(Collected data entries)
↓

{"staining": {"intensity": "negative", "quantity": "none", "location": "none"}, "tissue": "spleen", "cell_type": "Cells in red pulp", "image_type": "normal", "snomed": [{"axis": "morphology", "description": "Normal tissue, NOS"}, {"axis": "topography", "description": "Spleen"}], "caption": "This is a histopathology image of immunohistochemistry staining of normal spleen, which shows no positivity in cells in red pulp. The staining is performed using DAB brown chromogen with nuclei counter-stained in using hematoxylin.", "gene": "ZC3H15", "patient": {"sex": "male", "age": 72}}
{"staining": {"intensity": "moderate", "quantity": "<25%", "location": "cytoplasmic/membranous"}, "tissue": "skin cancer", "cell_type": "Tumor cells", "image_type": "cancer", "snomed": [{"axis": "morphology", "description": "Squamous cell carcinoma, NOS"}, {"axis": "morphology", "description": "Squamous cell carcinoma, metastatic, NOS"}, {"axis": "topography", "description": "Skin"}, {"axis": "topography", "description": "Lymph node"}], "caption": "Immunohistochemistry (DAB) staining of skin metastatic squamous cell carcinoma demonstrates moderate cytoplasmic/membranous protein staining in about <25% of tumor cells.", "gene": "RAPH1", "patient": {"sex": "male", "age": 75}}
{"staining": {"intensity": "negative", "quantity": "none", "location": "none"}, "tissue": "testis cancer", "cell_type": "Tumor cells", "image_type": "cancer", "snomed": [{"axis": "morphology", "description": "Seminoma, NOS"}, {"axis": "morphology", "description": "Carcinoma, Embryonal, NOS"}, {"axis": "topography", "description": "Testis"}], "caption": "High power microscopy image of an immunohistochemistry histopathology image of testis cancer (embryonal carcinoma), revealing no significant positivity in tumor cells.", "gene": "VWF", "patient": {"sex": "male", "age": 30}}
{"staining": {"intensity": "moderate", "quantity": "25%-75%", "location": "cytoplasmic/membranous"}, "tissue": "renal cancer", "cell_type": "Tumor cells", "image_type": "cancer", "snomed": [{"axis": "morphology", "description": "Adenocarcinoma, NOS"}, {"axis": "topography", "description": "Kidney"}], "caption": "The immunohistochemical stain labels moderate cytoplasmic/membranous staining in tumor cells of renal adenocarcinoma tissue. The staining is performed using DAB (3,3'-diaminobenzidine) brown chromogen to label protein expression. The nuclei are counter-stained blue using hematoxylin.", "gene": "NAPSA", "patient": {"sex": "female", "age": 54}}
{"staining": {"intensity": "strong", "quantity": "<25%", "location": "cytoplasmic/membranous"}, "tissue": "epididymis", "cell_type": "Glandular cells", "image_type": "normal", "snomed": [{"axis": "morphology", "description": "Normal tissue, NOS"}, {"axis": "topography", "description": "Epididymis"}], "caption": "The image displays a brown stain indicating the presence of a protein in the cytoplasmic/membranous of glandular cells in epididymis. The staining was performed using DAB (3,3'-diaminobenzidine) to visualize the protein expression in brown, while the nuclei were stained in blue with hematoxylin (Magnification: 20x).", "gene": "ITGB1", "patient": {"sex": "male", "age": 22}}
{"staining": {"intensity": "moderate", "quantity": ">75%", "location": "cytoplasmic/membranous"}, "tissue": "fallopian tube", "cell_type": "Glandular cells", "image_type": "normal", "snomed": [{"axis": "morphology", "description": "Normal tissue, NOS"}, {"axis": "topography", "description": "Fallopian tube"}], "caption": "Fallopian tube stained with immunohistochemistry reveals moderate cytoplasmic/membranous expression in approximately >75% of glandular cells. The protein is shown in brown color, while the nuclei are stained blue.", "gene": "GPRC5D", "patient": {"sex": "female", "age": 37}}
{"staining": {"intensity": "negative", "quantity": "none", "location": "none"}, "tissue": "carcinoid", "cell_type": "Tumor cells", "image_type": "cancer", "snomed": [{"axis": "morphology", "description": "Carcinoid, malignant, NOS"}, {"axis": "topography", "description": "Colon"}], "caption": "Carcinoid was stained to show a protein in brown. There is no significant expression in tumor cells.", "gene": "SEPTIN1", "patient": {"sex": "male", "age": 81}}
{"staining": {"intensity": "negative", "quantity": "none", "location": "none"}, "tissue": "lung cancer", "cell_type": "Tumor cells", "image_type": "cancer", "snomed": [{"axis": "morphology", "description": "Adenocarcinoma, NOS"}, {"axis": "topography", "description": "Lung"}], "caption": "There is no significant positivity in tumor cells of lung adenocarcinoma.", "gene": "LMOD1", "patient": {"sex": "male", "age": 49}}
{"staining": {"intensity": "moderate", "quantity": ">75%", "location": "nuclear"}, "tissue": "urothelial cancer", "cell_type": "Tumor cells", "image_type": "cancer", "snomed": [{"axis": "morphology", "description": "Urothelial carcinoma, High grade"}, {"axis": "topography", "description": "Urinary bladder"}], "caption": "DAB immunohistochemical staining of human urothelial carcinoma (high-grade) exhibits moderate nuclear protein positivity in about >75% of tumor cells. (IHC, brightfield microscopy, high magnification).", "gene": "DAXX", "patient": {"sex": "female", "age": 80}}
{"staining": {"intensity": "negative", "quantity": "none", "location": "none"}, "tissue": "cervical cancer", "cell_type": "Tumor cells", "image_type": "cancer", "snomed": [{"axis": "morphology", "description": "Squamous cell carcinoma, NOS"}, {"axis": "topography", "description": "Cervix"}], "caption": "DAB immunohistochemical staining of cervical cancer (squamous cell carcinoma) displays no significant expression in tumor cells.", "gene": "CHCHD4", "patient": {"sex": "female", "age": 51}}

↑

■ WHAT IS REQUIRED ■
Copy each entry exactly, with nothing added or dropped.

■ REPLY ■
{"staining": {"intensity": "negative", "quantity": "none", "location": "none"}, "tissue": "spleen", "cell_type": "Cells in red pulp", "image_type": "normal", "snomed": [{"axis": "morphology", "description": "Normal tissue, NOS"}, {"axis": "topography", "description": "Spleen"}], "caption": "This is a histopathology image of immunohistochemistry staining of normal spleen, which shows no positivity in cells in red pulp. The staining is performed using DAB brown chromogen with nuclei counter-stained in using hematoxylin.", "gene": "ZC3H15", "patient": {"sex": "male", "age": 72}}
{"staining": {"intensity": "moderate", "quantity": "<25%", "location": "cytoplasmic/membranous"}, "tissue": "skin cancer", "cell_type": "Tumor cells", "image_type": "cancer", "snomed": [{"axis": "morphology", "description": "Squamous cell carcinoma, NOS"}, {"axis": "morphology", "description": "Squamous cell carcinoma, metastatic, NOS"}, {"axis": "topography", "description": "Skin"}, {"axis": "topography", "description": "Lymph node"}], "caption": "Immunohistochemistry (DAB) staining of skin metastatic squamous cell carcinoma demonstrates moderate cytoplasmic/membranous protein staining in about <25% of tumor cells.", "gene": "RAPH1", "patient": {"sex": "male", "age": 75}}
{"staining": {"intensity": "negative", "quantity": "none", "location": "none"}, "tissue": "testis cancer", "cell_type": "Tumor cells", "image_type": "cancer", "snomed": [{"axis": "morphology", "description": "Seminoma, NOS"}, {"axis": "morphology", "description": "Carcinoma, Embryonal, NOS"}, {"axis": "topography", "description": "Testis"}], "caption": "High power microscopy image of an immunohistochemistry histopathology image of testis cancer (embryonal carcinoma), revealing no significant positivity in tumor cells.", "gene": "VWF", "patient": {"sex": "male", "age": 30}}
{"staining": {"intensity": "moderate", "quantity": "25%-75%", "location": "cytoplasmic/membranous"}, "tissue": "renal cancer", "cell_type": "Tumor cells", "image_type": "cancer", "snomed": [{"axis": "morphology", "description": "Adenocarcinoma, NOS"}, {"axis": "topography", "description": "Kidney"}], "caption": "The immunohistochemical stain labels moderate cytoplasmic/membranous staining in tumor cells of renal adenocarcinoma tissue. The staining is performed using DAB (3,3'-diaminobenzidine) brown chromogen to label protein expression. The nuclei are counter-stained blue using hematoxylin.", "gene": "NAPSA", "patient": {"sex": "female", "age": 54}}
{"staining": {"intensity": "strong", "quantity": "<25%", "location": "cytoplasmic/membranous"}, "tissue": "epididymis", "cell_type": "Glandular cells", "image_type": "normal", "snomed": [{"axis": "morphology", "description": "Normal tissue, NOS"}, {"axis": "topography", "description": "Epididymis"}], "caption": "The image displays a brown stain indicating the presence of a protein in the cytoplasmic/membranous of glandular cells in epididymis. The staining was performed using DAB (3,3'-diaminobenzidine) to visualize the protein expression in brown, while the nuclei were stained in blue with hematoxylin (Magnification: 20x).", "gene": "ITGB1", "patient": {"sex": "male", "age": 22}}
{"staining": {"intensity": "moderate", "quantity": ">75%", "location": "cytoplasmic/membranous"}, "tissue": "fallopian tube", "cell_type": "Glandular cells", "image_type": "normal", "snomed": [{"axis": "morphology", "description": "Normal tissue, NOS"}, {"axis": "topography", "description": "Fallopian tube"}], "caption": "Fallopian tube stained with immunohistochemistry reveals moderate cytoplasmic/membranous expression in approximately >75% of glandular cells. The protein is shown in brown color, while the nuclei are stained blue.", "gene": "GPRC5D", "patient": {"sex": "female", "age": 37}}
{"staining": {"intensity": "negative", "quantity": "none", "location": "none"}, "tissue": "carcinoid", "cell_type": "Tumor cells", "image_type": "cancer", "snomed": [{"axis": "morphology", "description": "Carcinoid, malignant, NOS"}, {"axis": "topography", "description": "Colon"}], "caption": "Carcinoid was stained to show a protein in brown. There is no significant expression in tumor cells.", "gene": "SEPTIN1", "patient": {"sex": "male", "age": 81}}
{"staining": {"intensity": "negative", "quantity": "none", "location": "none"}, "tissue": "lung cancer", "cell_type": "Tumor cells", "image_type": "cancer", "snomed": [{"axis": "morphology", "description": "Adenocarcinoma, NOS"}, {"axis": "topography", "description": "Lung"}], "caption": "There is no significant positivity in tumor cells of lung adenocarcinoma.", "gene": "LMOD1", "patient": {"sex": "male", "age": 49}}
{"staining": {"intensity": "moderate", "quantity": ">75%", "location": "nuclear"}, "tissue": "urothelial cancer", "cell_type": "Tumor cells", "image_type": "cancer", "snomed": [{"axis": "morphology", "description": "Urothelial carcinoma, High grade"}, {"axis": "topography", "description": "Urinary bladder"}], "caption": "DAB immunohistochemical staining of human urothelial carcinoma (high-grade) exhibits moderate nuclear protein positivity in about >75% of tumor cells. (IHC, brightfield microscopy, high magnification).", "gene": "DAXX", "patient": {"sex": "female", "age": 80}}
{"staining": {"intensity": "negative", "quantity": "none", "location": "none"}, "tissue": "cervical cancer", "cell_type": "Tumor cells", "image_type": "cancer", "snomed": [{"axis": "morphology", "description": "Squamous cell carcinoma, NOS"}, {"axis": "topography", "description": "Cervix"}], "caption": "DAB immunohistochemical staining of cervical cancer (squamous cell carcinoma) displays no significant expression in tumor cells.", "gene": "CHCHD4", "patient": {"sex": "female", "age": 51}}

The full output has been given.